[[ Given entries open ]]
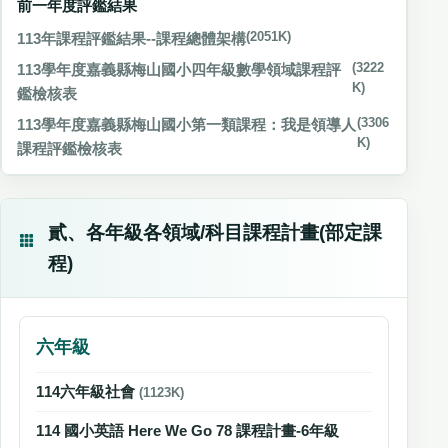
前一年度評鑑結果
113年課程評鑑結果--課程總體架構
(2051K)
113學年度嘉義縣梅山國小四年級數學領域課程評
(3222
K)
鑑檢核表
113學年度嘉義縣梅山國小第一類課程：我是領導人
(3306
K)
課程評鑑檢核表
貳、各年級各領域/科目課程計畫(部定課
程)
六年級
114六年級社會
(1123K)
114 國小英語 Here We Go 78 課程計畫-6年級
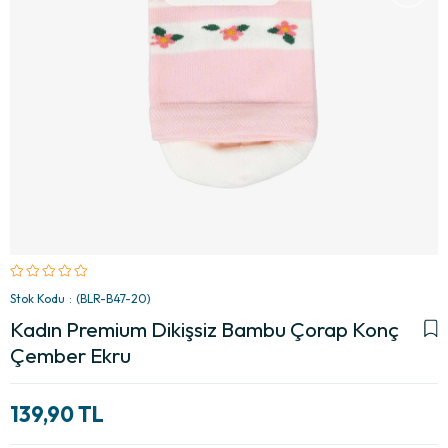
Stok Kodu
(BLR-B47-20)
Kadın Premium Dikişsiz Bambu Çorap Konç
Çember Ekru
139,90 TL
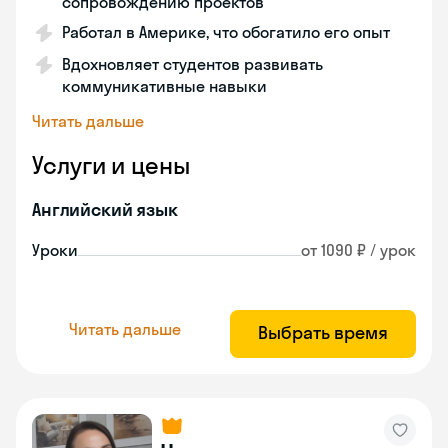
сопровождению проектов
Работал в Америке, что обогатило его опыт
Вдохновляет студентов развивать
коммуникативные навыки
Читать дальше
Услуги и цены
Английский язык
Уроки
от 1090 ₽ / урок
Читать дальше
Выбрать время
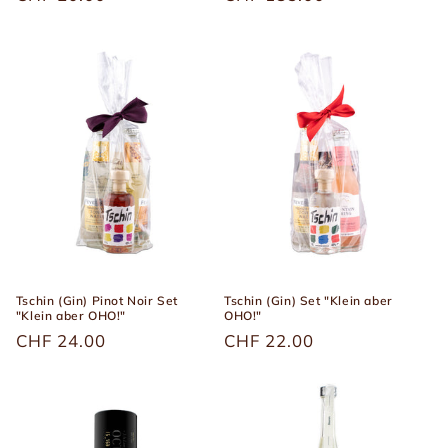
Preis
Preis
Tschin (Gin) Pinot Noir Set
Tschin (Gin) Set "Klein aber
"Klein aber OHO!"
OHO!"
Üblicher
CHF 24.00
Üblicher
CHF 22.00
Preis
Preis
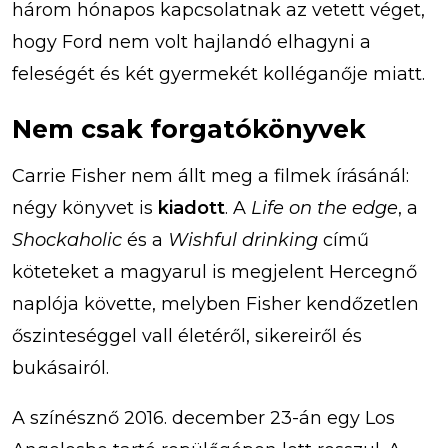
három hónapos kapcsolatnak az vetett véget,
hogy Ford nem volt hajlandó elhagyni a
feleségét és két gyermekét kolléganője miatt.
Nem csak forgatókönyvek
Carrie Fisher nem állt meg a filmek írásánál:
négy könyvet is
kiadott
. A
Life on the edge
, a
Shockaholic
és a
Wishful drinking
című
köteteket a magyarul is megjelent Hercegnő
naplója követte, melyben Fisher kendőzetlen
őszinteséggel vall életéről, sikereiről és
bukásairól.
A színésznő 2016. december 23-án egy Los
[[ Given entries closed ]]
* **The task**:
Among the records above, which lines hold the word "aber"? Copy each one.

* **Result of the exercise**:
Tschin (Gin) Set "Klein aber
"Klein aber OHO!"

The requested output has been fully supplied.